Over the past 12 months, the number of people assisted by Emfasis increased by 35 percent. There was also a 60 percent increase in food items distributed, primarily due to spike in demand during the COVID-19 lockdown period, when the majority of social services were suspended.
The Hellenic Initiative Australia President, Nicholas Pappas AM, praised Emfasis for its ability to continuously respond and adapt to the changing needs of vulnerable populations.
“Through our partnership with Emfasis over the past three years, THI Australia has witnessed the MSU become a reliable, trusted and effective support for people experiencing multiple forms of homelessness, including many elderly people and destitute families,” Mr Pappas said.
“As well as providing relief items like food and survival kits, Emfasis’ follow-up care has been outstanding and has helped people find temporary housing and employment and receive essential medical care,” Mr Pappas said.
Emfasis co-founder Maria Karra says there has been an increase in the number of neighbourhoods where the two MSU teams operate regular shifts.
“As a result of THI Australia’s continued support, our consistent presence on the streets and neighbourhoods in the capital has been extended to cover 14 municipalities in the Attica prefecture, enabling us to support and empower more people,” she said.
“We aim to help people reintegrate into society and are particularly pleased that in the past year our streetworkers have assisted 23 people to find employment and another 25 with temporary accommodation while we continue to work on longer term solutions.”
According to 2019 data released this month by the Hellenic Statistical Authority (ELSTAT), 30 percent of Greeks were last year at risk of poverty and social exclusion, despite disposable incomes posting a small increase.

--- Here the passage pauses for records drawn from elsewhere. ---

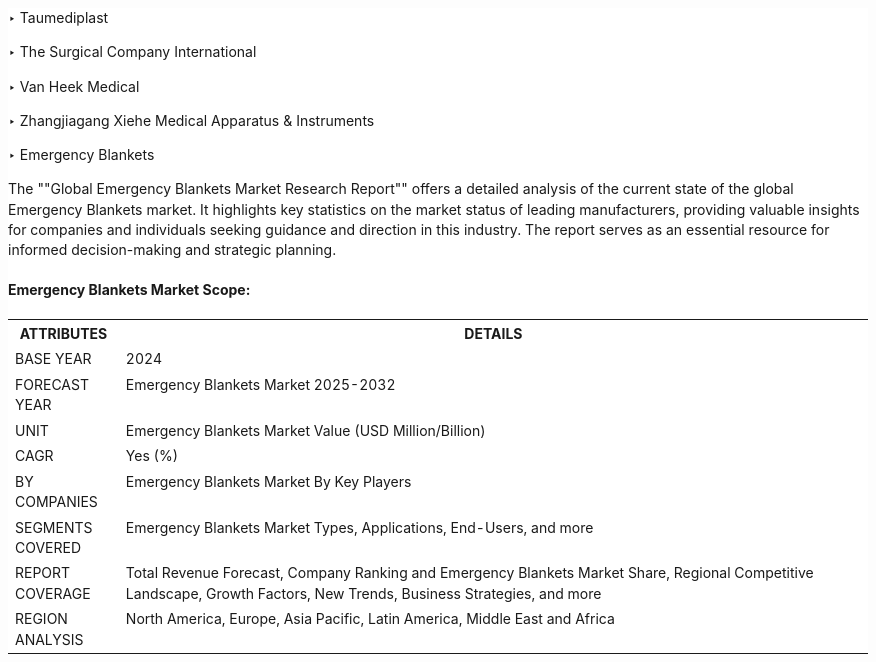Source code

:‣ Taumediplast

‣ The Surgical Company International

‣ Van Heek Medical

‣ Zhangjiagang Xiehe Medical Apparatus & Instruments

‣ Emergency Blankets

The ""Global Emergency Blankets Market Research Report"" offers a detailed analysis of the current state of the global Emergency Blankets market. It highlights key statistics on the market status of leading manufacturers, providing valuable insights for companies and individuals seeking guidance and direction in this industry. The report serves as an essential resource for informed decision-making and strategic planning.

<h4>Emergency Blankets Market Scope:</h4>
<table>
<tr>
<th>ATTRIBUTES</th>
<th>DETAILS</th>
</tr>
<tr>
<td>BASE YEAR</td>
<td>2024</td>
</tr>
<tr>
<td>FORECAST YEAR</td>
<td>Emergency Blankets Market 2025-2032</td>
</tr>
<tr>
<td>UNIT</td>
<td>Emergency Blankets Market Value (USD Million/Billion)</td>
<tr>
<td>CAGR</td>
<td>Yes (%)</td>
</tr>
</tr>
<tr>
<td>BY COMPANIES</td>
<td>Emergency Blankets Market By Key Players</td>
</tr>
<tr>
<td>SEGMENTS COVERED</td>
<td>Emergency Blankets Market Types, Applications, End-Users, and more</td>
</tr>
<tr>
<td>REPORT COVERAGE</td>
<td>Total Revenue Forecast, Company Ranking and Emergency Blankets Market Share, Regional Competitive Landscape, Growth Factors, New Trends, Business Strategies, and more</td>
</tr>
<tr>
<td>REGION ANALYSIS</td>
<td>North America, Europe, Asia Pacific, Latin America, Middle East and Africa</td>
</tr>
</table>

At the height of the economic crisis in 2014 the figure had reached 36 percent.
There is growing concern that the effects of the financial hardship caused by COVID-19 will emerge over the coming months, particularly for those dependent on the tourism industry.
Since 2018, THI Australia committed $123,000 to the Emfasis, with the number of people assisted annually increasing from 900 to 2000.
Ms Karra says that despite efforts to revive the tourist season, it will not be sufficient to sustain the seasonal jobs market, particularly for less skilled workers.
“Many financially and socially vulnerable people, who are reliant on summer work, will find themselves with either no income or severely reduced income for an extended period of time,” she says.
“We have already received 30 percent more calls from families in despair who are unable to pay for their rent and face the risk of being evicted.
“The support from THI Australia remains more vital than ever,” Ms Karra said.